## O que fazer
Prossiga com o texto sobre as notas publicadas após a reportagem da Boate Kiss, começando logo depois da última frase apresentada.

## Texto para leitura
"""

Na segunda-feira, 19, o Ministério Público Estadual, em sua página na internet, publicou nota defensive, por conta de reportagem do jornalista Marcelo Canellas, no programa “Fantástico”, da TV Globo, em rede nacional, que foi ao ar no domingo.

Por partes.

Você pode conferir a reportagem do “Fantástico”, clicando AQUI.

Também pode ler a nota do Ministério Público, clicando AQUI.

Dito isto, nesta quinta-feira, a Asssociação dos Familiares das Vítimas da tragédia da Kiss também veio a público, como você acompanha a seguir, na íntegra:

Nota da AVTSM sobre o posicionamento do MPRS em relação aos processos ligados à tragédia da Boate Kiss

Apesar de uma ampla maioria e cada vez maior de conhecedores do Direito que discordam do Ministério Público do Rio Grande do Sul (MPRS) e dos promotores responsáveis pelo caso, quanto aos arquivamentos dos processos de entes públicos, ainda insistem em associar o desacordo com as decisões do MPRS somente aos pais.

"""

## Trecho dos dados
"""

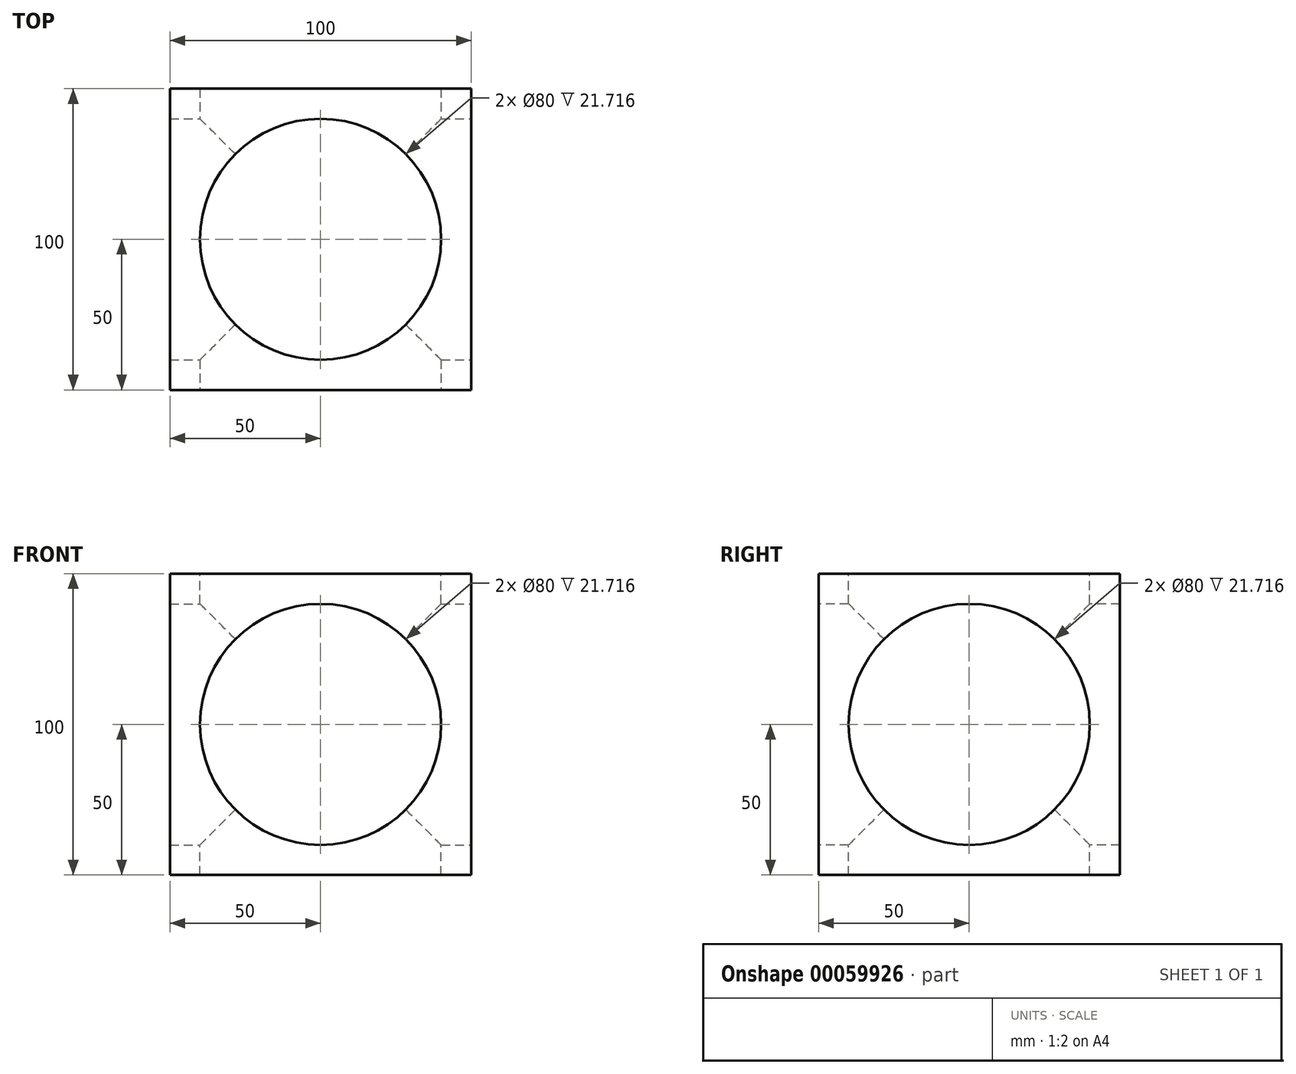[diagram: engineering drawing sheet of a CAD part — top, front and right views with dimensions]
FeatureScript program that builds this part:
annotation { "Feature Type Name" : "Feature", "Feature Type Description" : "" }
export const myFeature = defineFeature(function(context is Context, id is Id, definition is map)
    precondition{}
    {
        {
            var Q0;
            Q0=qCreatedBy(makeId("Front.planeOp"),FACE);
            var sketch = newSketch(context, id + "F0", { "sketchPlane" : qUnion([Q0])});
            skLineSegment(sketch, "E0.rect.bottom", {"start": v(50, 50) * mm, "end": v(-50, 50) * mm});
            skLineSegment(sketch, "E0.rect.top", {"start": v(50, -50) * mm, "end": v(-50, -50) * mm});
            skLineSegment(sketch, "E0.rect.left", {"start": v(50, 50) * mm, "end": v(50, -50) * mm});
            skLineSegment(sketch, "E0.rect.right", {"start": v(-50, 50) * mm, "end": v(-50, -50) * mm});
            skPoint(sketch, "E0.rect.middle", {"position": v(0, 0) * mm});
            skSolve(sketch);
        }
        {
            var Q0;
            Q0=makeQuery(id+"F0.imprint","IMPRINT",FACE,{"disambiguationData":[TD([[makeQuery(id+"F0.imprint","IMPRINT",EDGE,{"derivedFrom":sQuery(id+"F0.wireOp",EDGE,"E0.rect.bottom")}),1.0]])]});
            extrude(context, id + "F1", {"entities" : qUnion([Q0]), "endBound" : BoundingType.SYMMETRIC, "depth" : 100 * mm});
        }
        {
            var Q0;
            Q0=makeQuery(id+"F1.opExtrude","CAP_FACE",FACE,{"disambiguationData":[OSD([sQuery(id+"F0.wireOp",EDGE,"E0.rect.bottom"),sQuery(id+"F0.wireOp",EDGE,"E0.rect.top"),sQuery(id+"F0.wireOp",EDGE,"E0.rect.left"),sQuery(id+"F0.wireOp",EDGE,"E0.rect.right")])],"isStart":false});
            var sketch = newSketch(context, id + "F2", { "sketchPlane" : qUnion([Q0])});
            skPoint(sketch, "E1", {"position": v(0, 0) * mm});
            skSolve(sketch);
        }
        {
            var Q0;
            Q0=makeQuery(id+"F1.opExtrude","SWEPT_FACE",FACE,{"disambiguationData":[OSD([sQuery(id+"F0.wireOp",EDGE,"E0.rect.left")])]});
            var sketch = newSketch(context, id + "F3", { "sketchPlane" : qUnion([Q0])});
            skPoint(sketch, "E2", {"position": v(0, 0) * mm});
            skSolve(sketch);
        }
        {
            var Q0;
            Q0=makeQuery(id+"F1.opExtrude","SWEPT_FACE",FACE,{"disambiguationData":[OSD([sQuery(id+"F0.wireOp",EDGE,"E0.rect.bottom")])]});
            var sketch = newSketch(context, id + "F4", { "sketchPlane" : qUnion([Q0])});
            skPoint(sketch, "E3", {"position": v(0, 0) * mm});
            skSolve(sketch);
        }
        {
            var Q0;
            Q0=sQuery(id+"F2.wireOp",VERTEX,"E1");
            var Q1;
            Q1=sQuery(id+"F4.wireOp",VERTEX,"E3");
            var Q2;
            Q2=sQuery(id+"F3.wireOp",VERTEX,"E2");
            var Q3;
            Q3=makeQuery(id+"F1.opExtrude","SWEPT_BODY",BODY,{"disambiguationData":[OSD([sQuery(id+"F0.wireOp",EDGE,"E0.rect.bottom"),sQuery(id+"F0.wireOp",EDGE,"E0.rect.top"),sQuery(id+"F0.wireOp",EDGE,"E0.rect.left"),sQuery(id+"F0.wireOp",EDGE,"E0.rect.right")])]});
            hole(context, id + "F5", {"style" : HoleStyle.SIMPLE, "holeDiameter" : 80 * mm, "endStyle" : HoleEndStyle.THROUGH, "locations" : qUnion([Q0, Q1, Q2]), "scope" : qUnion([Q3])});
        }
    });
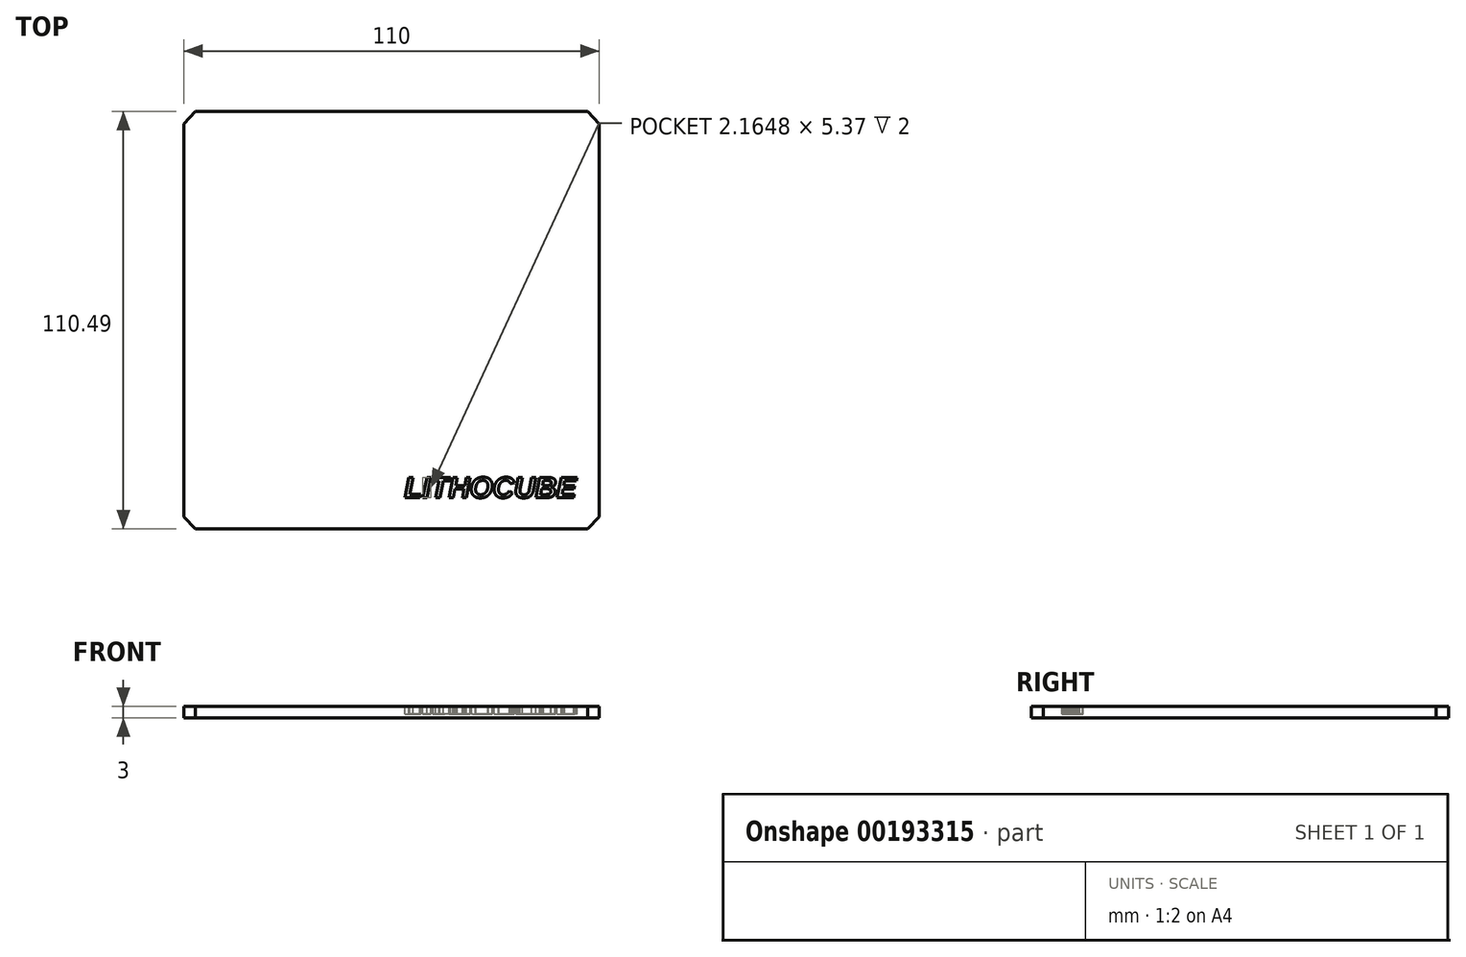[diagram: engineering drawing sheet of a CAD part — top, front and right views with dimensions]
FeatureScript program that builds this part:
annotation { "Feature Type Name" : "Feature", "Feature Type Description" : "" }
export const myFeature = defineFeature(function(context is Context, id is Id, definition is map)
    precondition{}
    {
        {
            var Q0;
            Q0=qCreatedBy(makeId("Top.planeOp"),FACE);
            var sketch = newSketch(context, id + "F0", { "sketchPlane" : qUnion([Q0])});
            skLineSegment(sketch, "E0", {"start": v(-66.37, -50.74) * mm, "end": v(-66.37, 53.26) * mm});
            skLineSegment(sketch, "E1", {"start": v(-66.37, 53.26) * mm, "end": v(-63.37, 56.5) * mm});
            skLineSegment(sketch, "E2", {"start": v(-63.37, 56.5) * mm, "end": v(40.63, 56.5) * mm});
            skLineSegment(sketch, "E3", {"start": v(40.63, 56.5) * mm, "end": v(43.63, 53.26) * mm});
            skLineSegment(sketch, "E4", {"start": v(43.63, 53.26) * mm, "end": v(43.63, -50.74) * mm});
            skLineSegment(sketch, "E5", {"start": v(43.63, -50.74) * mm, "end": v(40.63, -53.98) * mm});
            skLineSegment(sketch, "E6", {"start": v(40.63, -53.98) * mm, "end": v(-63.37, -53.98) * mm});
            skLineSegment(sketch, "E7", {"start": v(-63.37, -53.98) * mm, "end": v(-66.37, -50.74) * mm});
            skSolve(sketch);
        }
        {
            var Q0;
            Q0 = qSketchRegion(id + "F0", true);
            extrude(context, id + "F1", {"entities" : qUnion([Q0]), "depth" : 3 * mm});
        }
        {
            var Q0;
            {var subQ0=sQuery(id+"F0.wireOp",EDGE,"E1");var subQ1=sQuery(id+"F0.wireOp",EDGE,"E3");var subQ2=sQuery(id+"F0.wireOp",EDGE,"E0");var subQ3=sQuery(id+"F0.wireOp",EDGE,"E4");var subQ4=sQuery(id+"F0.wireOp",EDGE,"E5");var subQ5=sQuery(id+"F0.wireOp",EDGE,"E6");var subQ6=sQuery(id+"F0.wireOp",EDGE,"E7");var subQ7=sQuery(id+"F0.wireOp",EDGE,"E2");Q0=makeQuery(id+"F34qD7fa2nZmvgN_1.boolean.opBoolean","SPLIT",FACE,{"disambiguationData":[TD([makeQuery(id+"F1.opExtrude","SWEPT_FACE",FACE,{"disambiguationData":[OSD([subQ2])]})])],"derivedFrom":makeQuery(id+"F1.opExtrude","CAP_FACE",FACE,{"disambiguationData":[OSD([subQ2,subQ0,subQ7,subQ1,subQ3,subQ4,subQ5,subQ6])],"isStart":false})});}
            var sketch = newSketch(context, id + "F2", { "sketchPlane" : qUnion([Q0])});
            skSolve(sketch);
        }
        {
            var Q0;
            Q0=makeQuery(id+"F2.imprint","IMPRINT",FACE,{"disambiguationData":[TD([[makeQuery(id+"F2.imprint","IMPRINT",EDGE,{"derivedFrom":makeQuery(id+"F1.opExtrude","CAP_EDGE",EDGE,{"disambiguationData":[OSD([sQuery(id+"F0.wireOp",EDGE,"E0")])],"isStart":false})}),-1.0]])]});
            var sketch = newSketch(context, id + "F3", { "sketchPlane" : qUnion([Q0])});
            skText(sketch, "E8", { "text": "LITHOCUBE", "fontName": "Arimo-BoldItalic.ttf"});
            const initialGuessF3  = {"E8": [-0.00798, -0.04573, 1, 0, 0.00562]};
            skSetInitialGuess(sketch, initialGuessF3);
            skSolve(sketch);
        }
        {
            var Q0;
            Q0 = qSketchRegion(id + "F3", true);
            extrude(context, id + "F4", {"entities" : qUnion([Q0]), "operationType" : NewBodyOperationType.REMOVE, "oppositeDirection" : true, "depth" : 2 * mm});
        }
    });
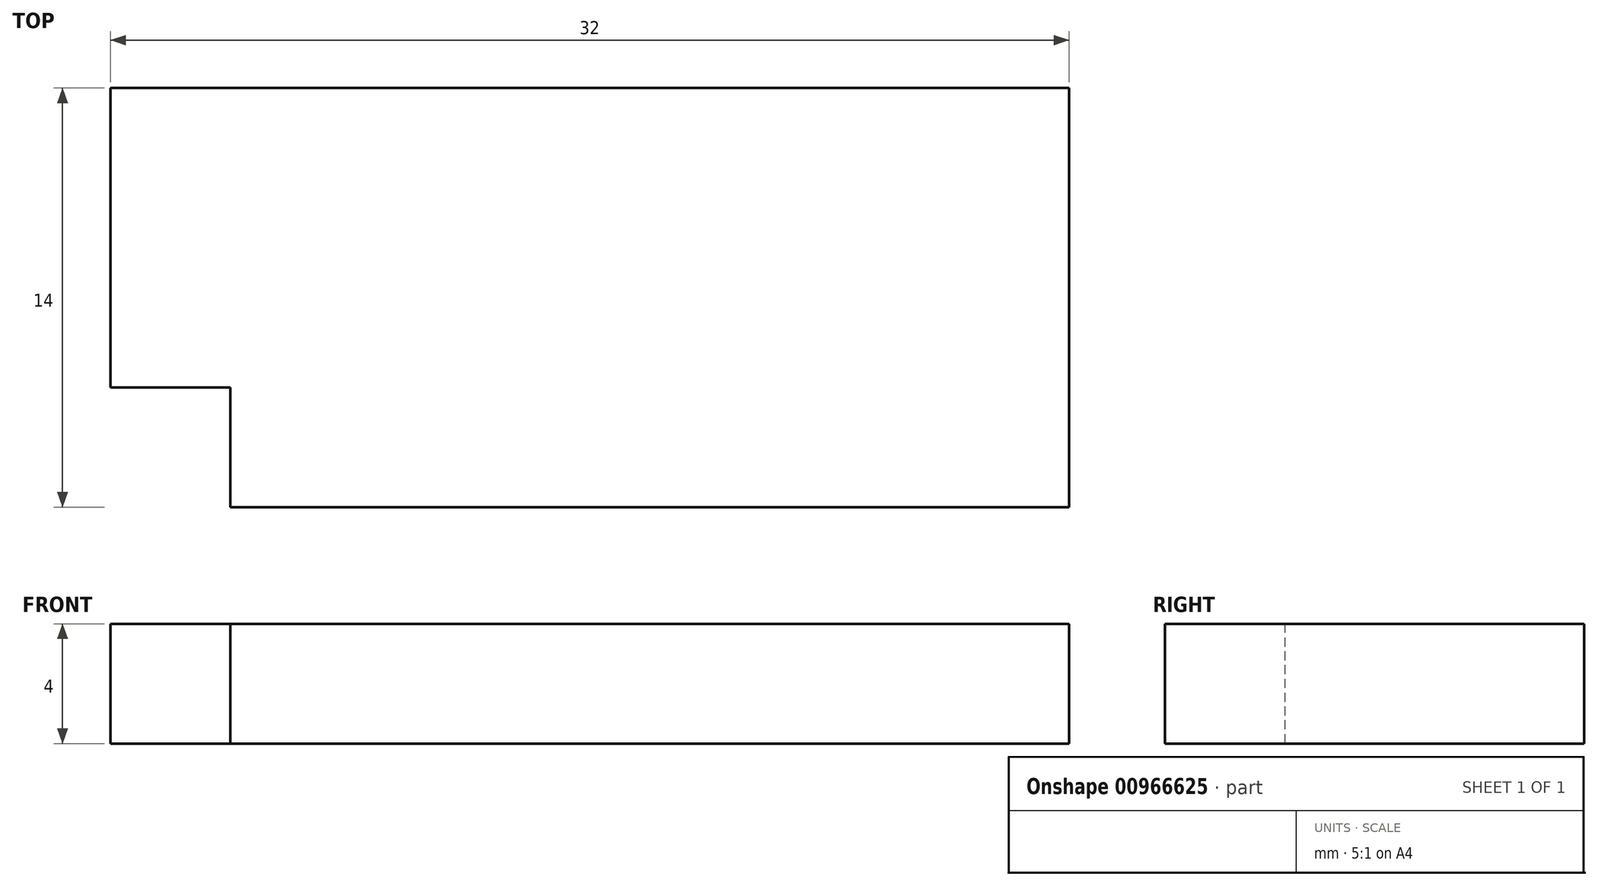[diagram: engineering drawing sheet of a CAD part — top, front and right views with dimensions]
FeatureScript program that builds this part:
annotation { "Feature Type Name" : "Feature", "Feature Type Description" : "" }
export const myFeature = defineFeature(function(context is Context, id is Id, definition is map)
    precondition{}
    {
        {
            var Q0;
            Q0=qCreatedBy(makeId("Top.planeOp"),FACE);
            var sketch = newSketch(context, id + "F0", { "sketchPlane" : qUnion([Q0])});
            skLineSegment(sketch, "E0.bottom", {"start": v(16, 5) * mm, "end": v(-16, 5) * mm});
            skLineSegment(sketch, "E0.top", {"start": v(16, -5) * mm, "end": v(-16, -5) * mm});
            skLineSegment(sketch, "E0.left", {"start": v(16, 5) * mm, "end": v(16, -5) * mm});
            skLineSegment(sketch, "E0.right", {"start": v(-16, 5) * mm, "end": v(-16, -5) * mm});
            skPoint(sketch, "E0.middle", {"position": v(0, 0) * mm});
            skLineSegment(sketch, "E1", {"start": v(-12, -5) * mm, "end": v(-12, -9) * mm});
            skLineSegment(sketch, "E2", {"start": v(-12, -9) * mm, "end": v(16, -9) * mm});
            skLineSegment(sketch, "E3", {"start": v(16, -9) * mm, "end": v(16, -5) * mm});
            skSolve(sketch);
        }
        {
            var Q0;
            Q0=makeQuery(id+"F0.imprint","IMPRINT",FACE,{"disambiguationData":[TD([[makeQuery(id+"F0.imprint","IMPRINT",EDGE,{"derivedFrom":sQuery(id+"F0.wireOp",EDGE,"E0.bottom")}),1.0]])]});
            var Q1;
            {var subQ2=sQuery(id+"F0.wireOp",EDGE,"E1");Q1=makeQuery(id+"F0.imprint","IMPRINT",FACE,{"disambiguationData":[TD([[makeQuery(id+"F0.imprint","IMPRINT",EDGE,{"derivedFrom":subQ2}),1.0]])]});}
            extrude(context, id + "F1", {"entities" : qUnion([Q0, Q1]), "depth" : 4 * mm, "offsetDistance" : 25 * mm});
        }
    });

"""

## Resposta do exercício
Cada vez mais, operadores do Direito, técnicos, professores de Direito, criminalistas, representantes de órgãos públicos de entidades representativas da sociedade, enfim, aqueles que leram desde o início sobre a tragédia da Boate Kiss e, ao longo desses quatros anos, fizeram análises e concluíram que há um enorme erro de interpretação quanto aos responsáveis pela tragédia, relacionado, principalmente, à enorme quantidade de vítimas, que são as graves irregularidades da boate denunciadas antes, com pleno conhecimento de três órgãos públicos: MP, Prefeitura e Corpo de Bombeiros.

Ainda insistem, tanto em uma nota oficial do MPRS quanto agora, na fala de um promotor que, em uma gravação de junho de 2013, declarou que tinha certeza das “mutretas” dentro da prefeitura.  O que levou também a administração da prefeitura a emitir uma nota repudiando o que disse o promotor: “se um promotor público tem convicção de que existem “mutretas” no serviço público e não faz nada a respeito, está, de certa forma, corroborando para que a impunidade se perpetue”.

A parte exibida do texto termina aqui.